Laziness nearly corrupted my cursive progress in fourth grade. Undisciplined swoopy curves breached those lines nonstop. My English teacher made a scene of my sloppy craft. She marched my workbook down the hallway to my homeroom teacher, Miss Perpich, whom I adored. The shame! I did not want to disappoint my favorite teacher. Shortly thereafter I kicked my cursive efforts into higher gear. I’m grateful for it now.
Maybe you lacked the opportunity to learn the skill or just don’t prefer it. I’m not going to “die on that hill” of advocating for cursive (My adult children just sprang up yelling “We object Your Honor! He’s full of it! He and Mom did die on that hill during our elementary school years, even when the teacher didn’t care!”) Well, we’re not perfect. Moving along…
Keyboarding — Make a haven where you can type
Make a place in your home where you tap your thoughts out. The muscle memory of a certain corner, desk, or other place increases the odds of your creative juices knowing it’s time for action.
Tickling the keyboard is the most common capture tool. More speed. More noise.
Tap, tap, tap. I often sound more like tap, clunk, backspace, clunk, clunk, ugh!, clunk. I didn’t follow through in my high school typing class practice. My calcified adaptations are the barnacles of a lifelong habit that I have to work around.
The keyboard magnificently pushes content into the cloud. It instantly permeates across devices. What a glorious concept! You can continue a thought across town at the grocery store, along the nature trail, or waiting for an appointment.
The information is hyperlinkable (Is that a word?).
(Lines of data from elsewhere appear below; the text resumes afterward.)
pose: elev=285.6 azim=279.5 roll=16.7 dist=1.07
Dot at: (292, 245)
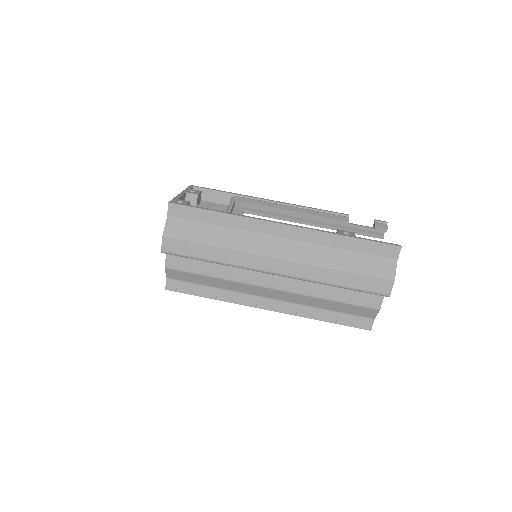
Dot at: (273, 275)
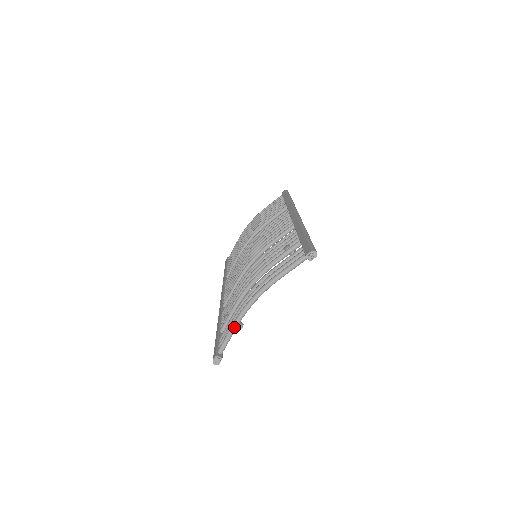
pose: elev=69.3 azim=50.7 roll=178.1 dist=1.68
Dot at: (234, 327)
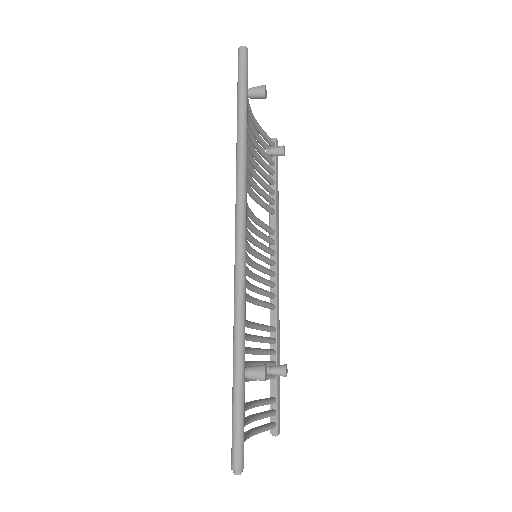
Dot at: (258, 433)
I can add images, sound files, and all manner of digital objects. Typing is, of course, the primary method of editing and delivering your product to the masses.
Speak-to-text or voice recording — Explore your phone, prepare your canvas
Recording one’s own voice has been around for decades. My grandfather gave me a used microcassette recorder when I was in college. That portable technology amped up my lecture retention. I only wish he’d have given me the device before my senior year.
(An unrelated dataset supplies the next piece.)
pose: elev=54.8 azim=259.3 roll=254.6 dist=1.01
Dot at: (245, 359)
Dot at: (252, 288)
Speaking to text reclaims times you are unable to physically write or type.
As helpful as recording your voice can be, it still must be transcribed to be of much use. I prefer the imperfect speak-to-text functionality in my phone rather than listening to and transcribing my own voice.
Freeware or embedded phone software improves every day. It revolutionized my commute, walks, and other moments. I may have a detailed thought or a torrent of topics hit me without a good writing surface nearby.
I can speak my thoughts directly into Google docs or my phone’s notes app. The text is ready when I sit down to write.
I recommend speaking with good diction and editing that text file the same day. You’ll want to correct the misheard words before you forgot what you were talking about. Speaking to text makes up for it because it recaptures time you are unable to write or type.
Don’t miss that next idea
Pre-position your pen and paper, keyboarding time, and the technology in your pocket.
Open that voice recorder for your next walk.
Your writing and productivity will grow.
Now go forth and capture your thoughts!